Everybody in the play is chagrined. The television comic is played by David Hanbury, who is perhaps best-known for his character Mrs. Smith. He is an actor who is extraordinarily practiced at the sardonic and the absurd, which are his character’s default reactions here. But he squirms with self-loathing every time he is called on it. He’s right about the way the fall of the towers has started pushing this country in a loathsome direction, and he’s right to speak against it, even just as part of a late-night comedy routine. But he loathes himself as well. Hanbury’s job in the play is to be a truth-teller, and that’s a task always marked by cruelty, and, as the play progresses, he just doesn’t want to be cruel anymore.

Likewise, the Russian, played bigly and loudly by Luverne Seifert, is a man of regrets. He has helped develop weapons of mass destruction, one of which he claims to carry in a vodka bottle in his pocket. He’s publicly falling apart at the start of the play, and by the end of it has become a slovenly drunk, mostly, it seems, to suppress a feeling that people can be so terrible that perhaps they earn whatever destruction comes their way. These are big characters with big moments, and they often seem like they were chosen so that Orlando could explore large ideas. But, for my tastes, the most striking moment in the play is one of the smallest — it’s one of the few memories that the amnesiac girl still has, and it torments her. It’s not from 9/11, but from years previously, when she witnessed a young woman become violently ill on a subway train.
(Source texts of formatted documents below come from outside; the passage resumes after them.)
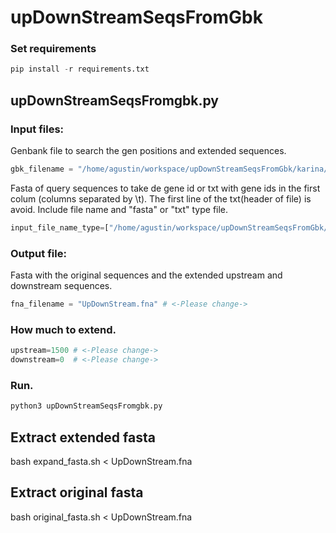 # upDownStreamSeqsFromGbk

### Set requirements

```python
pip install -r requirements.txt
```

## upDownStreamSeqsFromgbk.py
### Input files:
Genbank file to search the gen positions and extended sequences.

```python
gbk_filename = "/home/agustin/workspace/upDownStreamSeqsFromGbk/karina/Tatroviride_IMI206040_0.gb" # <-Please change->
```
Fasta of query sequences to take de gene id or txt with gene ids in the first colum (columns separated by \t). The first line of the txt(header of file) is avoid.
Include file name and "fasta" or "txt" type file.

```python
input_file_name_type=["/home/agustin/workspace/upDownStreamSeqsFromGbk/karina/IDcluster10.txt","txt"] # <-Please change->
```
### Output file:
Fasta with the original sequences and the extended upstream and downstream sequences. 

```python
fna_filename = "UpDownStream.fna" # <-Please change->
```

### How much to extend.

```python
upstream=1500 # <-Please change->
downstream=0  # <-Please change->
```

### Run.

```python
python3 upDownStreamSeqsFromgbk.py
```

## Extract extended fasta
bash expand_fasta.sh < UpDownStream.fna

## Extract original fasta
bash original_fasta.sh < UpDownStream.fna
The amnesiac, played by Laurel Armstrong, recounts this experience with almost expressionistic shame, as her response to the sick woman was not concern, but rage.

The play is a snapshot of a terrible moment, 10 years ago, playing out on an almost bare stage designed by Paul Herwig (also of Off-Leash Area) which mostly consists of two massive black squares on the floor, likely representing the destroyed World Trade Center in the same way the New Yorker represented them after 9/11 by printing an entirely black cover with silhouettes of the tower printed in a very slightly darker shade of black — images designed to illustrate absence.

Like any snapshot, “A Short Play About 9/11” is necessarily incomplete — it’s a slim representation of a single moment in time. But it’s an unexpectedly hopeful snapshot, showing people at the edge of a tragedy attempting to band together, to comfort each other, instead of turning on each other. It’s a natural human impulse, and it’s one of our best impulses. Unfortunately, the event itself was surrounded by millions of additional snapshots, and they told takes of revenge, and unthinking nationalism, and xenophobia, and it twisted our country away from an impulse toward rebuilding and instead to an impulse toward destroying. Ten years after Orlando wrote his play, knowing what was to come afterward, it’s a very sad thing to see. In the face of tragedy, we could have shown the world ourselves as a nation at our very best. Instead, we couldn’t have been much worse.